Using the listing below, set down exactly the lines starting at the line that contains "Key Information" and ending at the line that contains "Range overviews", both included, and no others.

-- Exercise data follows --

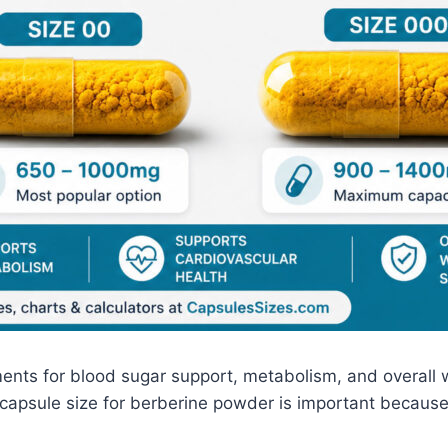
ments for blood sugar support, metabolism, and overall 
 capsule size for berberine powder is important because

-- Exercise data concluded --
-- Exercise data follows --

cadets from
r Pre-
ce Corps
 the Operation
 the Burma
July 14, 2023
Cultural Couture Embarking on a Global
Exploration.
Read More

-- Exercise data concluded --
-- Exercise data follows --

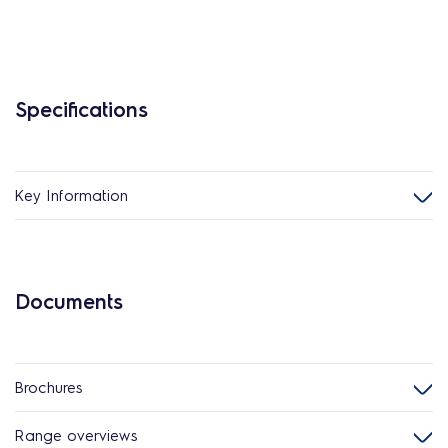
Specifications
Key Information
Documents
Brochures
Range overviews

-- Exercise data concluded --

• _Result of this task_:
Key Information
Documents
Brochures
Range overviews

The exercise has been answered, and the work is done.